How to complete this task: Every record below is to be reproduced exactly.

[Stored items]

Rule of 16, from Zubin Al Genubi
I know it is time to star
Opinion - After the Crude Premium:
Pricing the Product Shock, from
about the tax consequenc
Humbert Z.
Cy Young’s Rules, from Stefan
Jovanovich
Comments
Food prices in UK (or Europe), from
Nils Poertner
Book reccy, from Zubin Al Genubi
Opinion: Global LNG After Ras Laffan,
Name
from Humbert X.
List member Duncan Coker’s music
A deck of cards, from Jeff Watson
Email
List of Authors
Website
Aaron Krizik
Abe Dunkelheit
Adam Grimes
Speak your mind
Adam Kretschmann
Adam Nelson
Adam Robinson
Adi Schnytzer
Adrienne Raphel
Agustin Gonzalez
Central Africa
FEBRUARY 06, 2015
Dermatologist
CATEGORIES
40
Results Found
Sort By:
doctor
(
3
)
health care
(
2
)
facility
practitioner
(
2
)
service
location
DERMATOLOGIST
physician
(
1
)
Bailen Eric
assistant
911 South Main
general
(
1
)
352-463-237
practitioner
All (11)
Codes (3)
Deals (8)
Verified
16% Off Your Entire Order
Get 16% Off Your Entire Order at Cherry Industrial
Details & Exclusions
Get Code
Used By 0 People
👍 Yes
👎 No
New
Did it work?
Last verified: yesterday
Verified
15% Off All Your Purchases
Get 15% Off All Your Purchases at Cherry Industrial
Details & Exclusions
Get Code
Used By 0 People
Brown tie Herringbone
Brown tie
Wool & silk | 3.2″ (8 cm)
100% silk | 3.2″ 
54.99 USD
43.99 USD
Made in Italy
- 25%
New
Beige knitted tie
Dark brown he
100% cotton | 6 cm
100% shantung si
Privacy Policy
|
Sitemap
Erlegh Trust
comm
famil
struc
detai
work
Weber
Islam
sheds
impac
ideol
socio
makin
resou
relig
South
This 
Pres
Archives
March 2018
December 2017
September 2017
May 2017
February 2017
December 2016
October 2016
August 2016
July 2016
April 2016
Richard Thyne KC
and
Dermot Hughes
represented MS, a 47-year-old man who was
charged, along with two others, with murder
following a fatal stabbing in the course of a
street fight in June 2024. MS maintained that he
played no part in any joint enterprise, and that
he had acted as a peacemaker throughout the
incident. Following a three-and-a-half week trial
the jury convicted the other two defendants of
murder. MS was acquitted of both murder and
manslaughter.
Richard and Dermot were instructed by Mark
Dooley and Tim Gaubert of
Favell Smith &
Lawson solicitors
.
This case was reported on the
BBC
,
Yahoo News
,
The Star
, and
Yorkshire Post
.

Task response:
Rule of 16, from Zubin Al Genubi
I know it is time to star
Opinion - After the Crude Premium:
Pricing the Product Shock, from
about the tax consequenc
Humbert Z.
Cy Young’s Rules, from Stefan
Jovanovich
Comments
Food prices in UK (or Europe), from
Nils Poertner
Book reccy, from Zubin Al Genubi
Opinion: Global LNG After Ras Laffan,
Name
from Humbert X.
List member Duncan Coker’s music
A deck of cards, from Jeff Watson
Email
List of Authors
Website
Aaron Krizik
Abe Dunkelheit
Adam Grimes
Speak your mind
Adam Kretschmann
Adam Nelson
Adam Robinson
Adi Schnytzer
Adrienne Raphel
Agustin Gonzalez
Central Africa
FEBRUARY 06, 2015
Dermatologist
CATEGORIES
40
Results Found
Sort By:
doctor
(
3
)
health care
(
2
)
facility
practitioner
(
2
)
service
location
DERMATOLOGIST
physician
(
1
)
Bailen Eric
assistant
911 South Main
general
(
1
)
352-463-237
practitioner
All (11)
Codes (3)
Deals (8)
Verified
16% Off Your Entire Order
Get 16% Off Your Entire Order at Cherry Industrial
Details & Exclusions
Get Code
Used By 0 People
👍 Yes
👎 No
New
Did it work?
Last verified: yesterday
Verified
15% Off All Your Purchases
Get 15% Off All Your Purchases at Cherry Industrial
Details & Exclusions
Get Code
Used By 0 People
Brown tie Herringbone
Brown tie
Wool & silk | 3.2″ (8 cm)
100% silk | 3.2″ 
54.99 USD
43.99 USD
Made in Italy
- 25%
New
Beige knitted tie
Dark brown he
100% cotton | 6 cm
100% shantung si
Privacy Policy
|
Sitemap
Erlegh Trust
comm
famil
struc
detai
work
Weber
Islam
sheds
impac
ideol
socio
makin
resou
relig
South
This 
Pres
Archives
March 2018
December 2017
September 2017
May 2017
February 2017
December 2016
October 2016
August 2016
July 2016
April 2016
Richard Thyne KC
and
Dermot Hughes
represented MS, a 47-year-old man who was
charged, along with two others, with murder
following a fatal stabbing in the course of a
street fight in June 2024. MS maintained that he
played no part in any joint enterprise, and that
he had acted as a peacemaker throughout the
incident. Following a three-and-a-half week trial
the jury convicted the other two defendants of
murder. MS was acquitted of both murder and
manslaughter.
Richard and Dermot were instructed by Mark
Dooley and Tim Gaubert of
Favell Smith &
Lawson solicitors
.
This case was reported on the
BBC
,
Yahoo News
,
The Star
, and
Yorkshire Post
.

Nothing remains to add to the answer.